In their experimental models, Zúñiga and Orrego introduced Maresin 1 and watched what happened. The preliminary results were encouraging enough to warrant continued investigation. Biochemical markers that had been abnormal began to normalize. The liver tissue itself showed signs of improvement. Neither result is a cure, and neither has been tested in human patients. But both suggest that the molecular pathway they are investigating might actually matter—that this derivative could eventually become a drug for people whose metabolic disease has damaged their livers.

What complicates the picture is that the human body should already be making Maresin 1 on its own. When you eat Omega-3 fatty acids under normal conditions, your body converts them into protective compounds, including this one. The problem emerges when inflammation or metabolic disease enters the picture. The conversion process breaks down. Your body stops making what it needs. This is why a synthetic or concentrated form might work where diet alone cannot.

The researchers emphasized that nutrition remains foundational to prevention. You cannot eat your way out of established metabolic disease, but you can reduce your risk of developing it. The gap between prevention and treatment is where this research lives.

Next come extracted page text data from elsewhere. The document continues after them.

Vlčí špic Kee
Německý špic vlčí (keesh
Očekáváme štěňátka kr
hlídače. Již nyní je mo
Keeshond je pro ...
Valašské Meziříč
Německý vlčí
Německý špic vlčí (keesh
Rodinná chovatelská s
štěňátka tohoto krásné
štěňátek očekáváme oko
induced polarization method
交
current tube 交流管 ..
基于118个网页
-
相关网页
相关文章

One obstacle remains unresolved: no one has yet established the optimal dose of Omega-3 compounds needed to treat these diseases. This absence of consensus is precisely why the work matters. It is why Zúñiga and Orrego continue their experiments. They are not trying to prove that fish oil is good for you—that is already established. They are trying to identify the specific molecular mechanism by which one particular derivative might help repair damage that has already been done, and to do so with enough precision that a future drug could be developed not for general wellness but for a specific disease in a specific population.

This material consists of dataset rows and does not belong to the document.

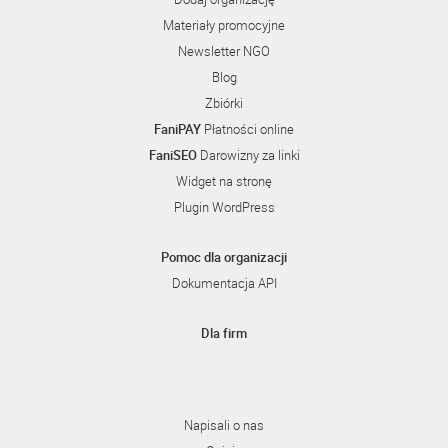
Materiały promocyjne
Newsletter NGO
Blog
Zbiórki
FaniPAY
Płatności online
FaniSEO
Darowizny za linki
Widget na stronę
Plugin WordPress
Pomoc dla organizacji
Dokumentacja API
Dla firm
Napisali o nas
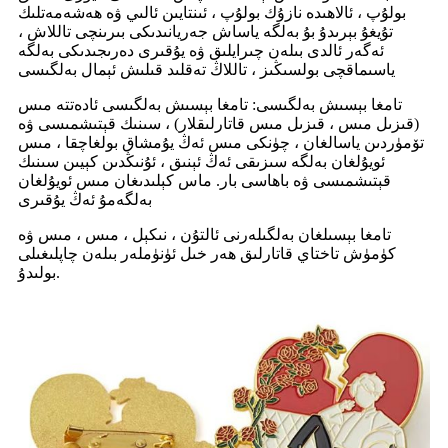
بولۇپ ، ئالاھىدە نازۇك بولۇپ ، ئىنتايىن ئالىي ۋە ھەشەمەتلىك
تۇيغۇ بېرىدۇ بۇ بەلگە ياساش جەريانىدىكى بىرىنچى تاللاش ،
ئەگەر ئالدى بىلەن چىرايلىق ۋە يۇقىرى دەرىجىدىكى بەلگە
ياسىماقچى بولسىڭىز ، تاللاڭ تەقلىد قىلىش ئېمال بەلگىسى
تامغا بېسىش بەلگىسى: تامغا بېسىش بەلگىسى ئادەتتە مىس
(قىزىل مىس ، قىزىل مىس قاتارلىقلار) ، سىنىك قېتىشمىسى ۋە
تۆمۈردىن ياسالغان ، چۈنكى مىس ئەڭ يۇمشاق بولغاچقا ، مىس
ئويۇلغان بەلگە سىزىقى ئەڭ ئېنىق ، ئۇنىڭدىن كېيىن سىنىك
قېتىشمىسى ۋە باھاسى بار. ماس كېلىدىغان مىس ئويۇلغان
بەلگەمۇ ئەڭ يۇقىرى
تامغا بېسىلغان بەلگىلەرنى ئالتۇن ، نىكېل ، مىس ، مىس ۋە
كۈمۈش تاختاي قاتارلىق ھەر خىل ئۈنۈملەر بىلەن چاپلىغىلى
بولىدۇ.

The objective is to identify a molecular pathway that explains how certain Omega-3 derivatives can improve specific diabetes conditions associated with obesity and liver damage
— Jéssica Zúñiga Hernández, lead researcher
The Hearth Conversation Another angle on the story
Inventor

Why focus on this one compound when Omega-3s are already well-known?

Model

Because knowing that something is good for you is different from understanding how to use it as medicine. Maresin 1 is what your body should make from Omega-3s, but when you have metabolic disease, that process fails. We're trying to bypass that failure.

Inventor

So you're replacing what the body can't make anymore?

Model

Exactly. In a healthy person, eating fish does the job. But once inflammation and metabolic disease take over, the conversion stops working. We're asking whether giving the body this specific derivative directly might repair the damage that's already happened.

Inventor

The preliminary results showed improvement. What does that actually mean in practical terms?

Model

The liver tissue looked better under examination. The chemical markers that indicate liver function moved back toward normal ranges. It's not a reversal of disease—not yet. But it suggests the pathway is real and worth pursuing further.

Inventor

Why hasn't this been tested in humans yet?

Model

Because we need to understand the mechanism first, and we need to know the right dose. Right now there's no consensus on how much Omega-3 you need to treat these diseases. We're still in the phase of asking whether this works at all.

Inventor

If it does work, how long until patients could access it?

Model

That's years away. We're still in experimental models. But if the mechanism holds up, and if we can identify the right dose, then yes—eventually this could become a drug for people whose diabetes and obesity have already damaged their livers.